En los Estados Unidos, por ejemplo, la muerte de John Kennedy, el asesinato de Kennedy para ser más precisos, provocó mucho dolor, mucha consternación, pero desde el punto de vista institucional la continuidad estuvo garantizada siempre. Los norteamericanos lloraron a su presidente, pero no lloraron el vacío de poder. Como se sabe, Lyndon Johnson asumió el poder y continuó con la línea política iniciada por Kennedy. Digamos que en las democracias fuertes la muerte es absorbida por las instituciones. El dolor, en estos casos, es un acto privado, porque desde el punto de vista público la seguridad está garantizada.

¿En Venezuela puede decirse lo mismo? Dudoso. Tan dudoso que -insisto- chavistas y antichavistas coinciden aunque por razones diferentes, en que la muerte o la renuncia de Chávez provocarían un vacío de poder indeseable para todos. Un conocido dirigente opositor lo expresó con palabras muy claras. “No queremos que Chávez sea vencido por la muerte o la enfermedad, sino por los votos”.
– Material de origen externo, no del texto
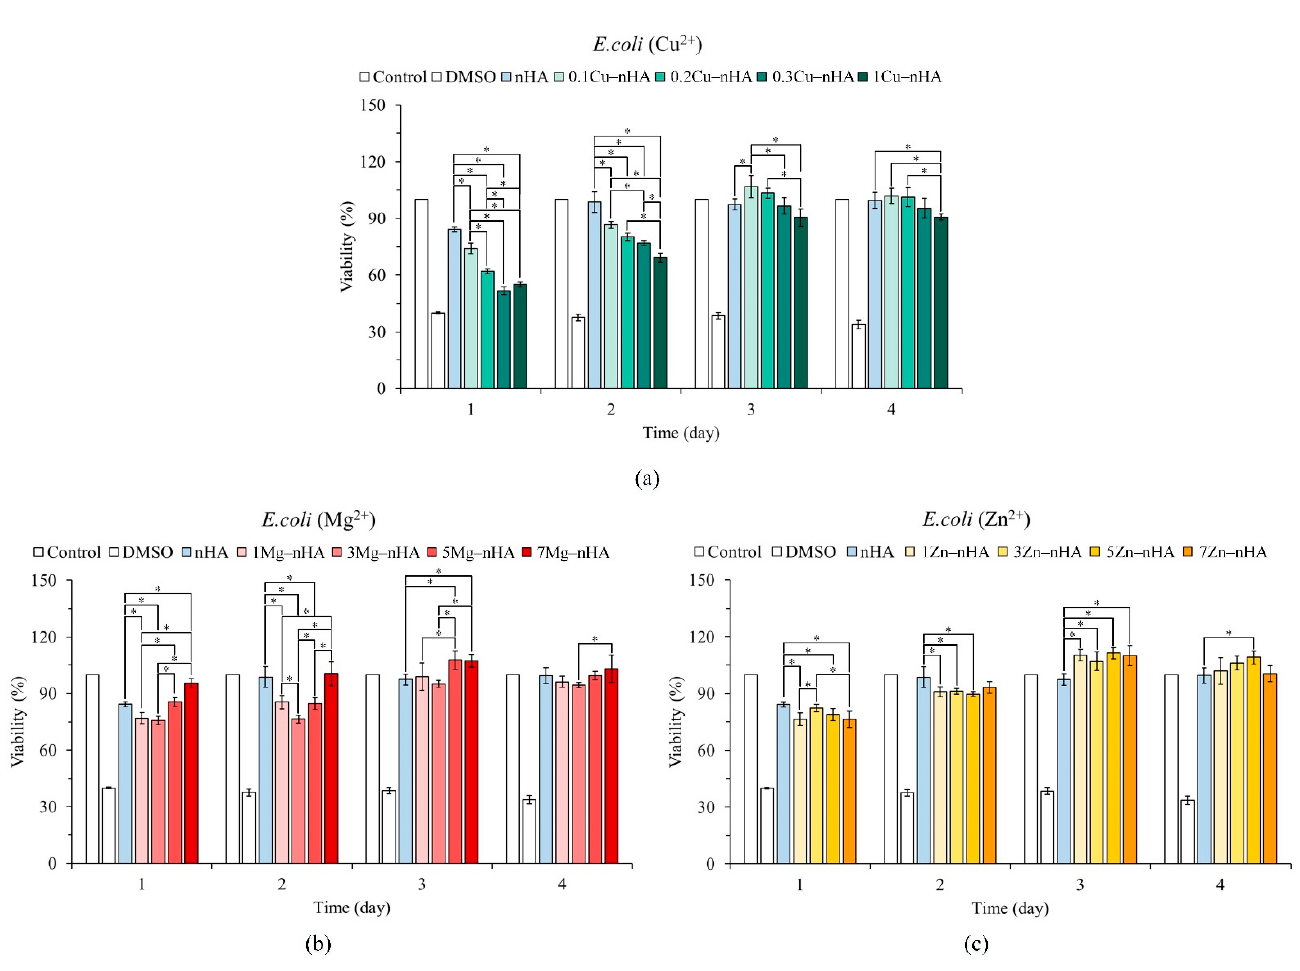
Figure 5. Relative quantitative antibacterial ability against gram-negative E. coli in the presence of different ionic concentrations of Cu 2+ ( a ), Mg 2+ ( b ), and Zn 2+ ( c ), the rod-shaped nanoapatites with different ion concentrations ( n = 3; * p < 0.05).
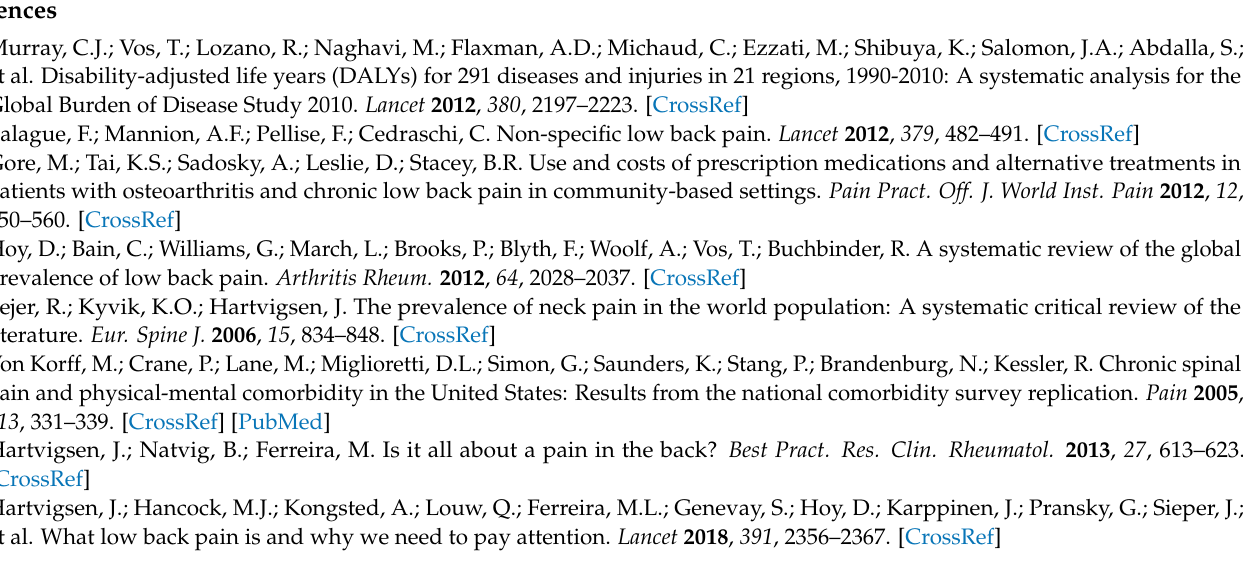
Table S2: Overview excluded articles screened on full text, Table S3: Quality of Evidence - Modified version of the Grading of Recommendations Assessment, Development, and Evaluation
Este lunes Chávez regresó a Venezuela, pero sigue sin saberse exactamente cuál es su verdadero estado de su salud. Se supone que el regreso estuvo condicionado por la presión ejercida por la oposición, que manifestó en todos los tonos que el país no podía estar dirigido a control remoto desde Cuba. Incluso no faltaron políticos y profesionales que le reprocharan al mandatario haberse atendido quirúrgicamente en La Habana, cuando en Venezuela existen centros de salud de alta complejidad y calidad. Estas críticas crecieron cuando se tomó conocimiento de que los médicos cubanos pudieron haberse equivocado en el diagnóstico, motivo por el cual finalmente debió ser sometido a una segunda intervención por un profesional español.

La semana pasada los venezolanos hicieron un curso acelerado de derecho constitucional para determinar hasta dónde es legítimo que un presidente esté unos cuantos meses en el extranjero sin delegar el poder. Hoy estas disquisiciones han perdido actualidad, pero a nadie se le escapa que el tema de fondo, es decir el de la sucesión, seguirá vigente.

¿Está grave Chávez? Se supone que el cáncer lo es, pero hoy ha dejado de ser una condena de muerte para quien lo padece. El problema no es quirúrgico sino político. Ocurre que en los regímenes como el que lidera Chávez, uno de sus rasgos distintivos es el bloqueo de la información. En sociedades abiertas, la salud del jefe del Estado es de interés público y se brinda buena información. En sociedades con democracias delegativas, la enfermedad del líder es sometida a filtros informativos. El principio de los funcionarios para proteger al Gran Hermano, lo definió en pocas palabras George Orwell: “Vamos a decir las cosas de tal manera que el poder no sea afectado”.

A ello hay que añadir que en estos regímenes la enfermedad del gobernante se identifica con la enfermedad de la Nación. De todos modos, da la impresión de que aun cuando ocurriera lo peor, Venezuela podría sobrevivir a Chávez. El problema, en todo caso, es el chavismo, ya que sin Chávez no tiene destino.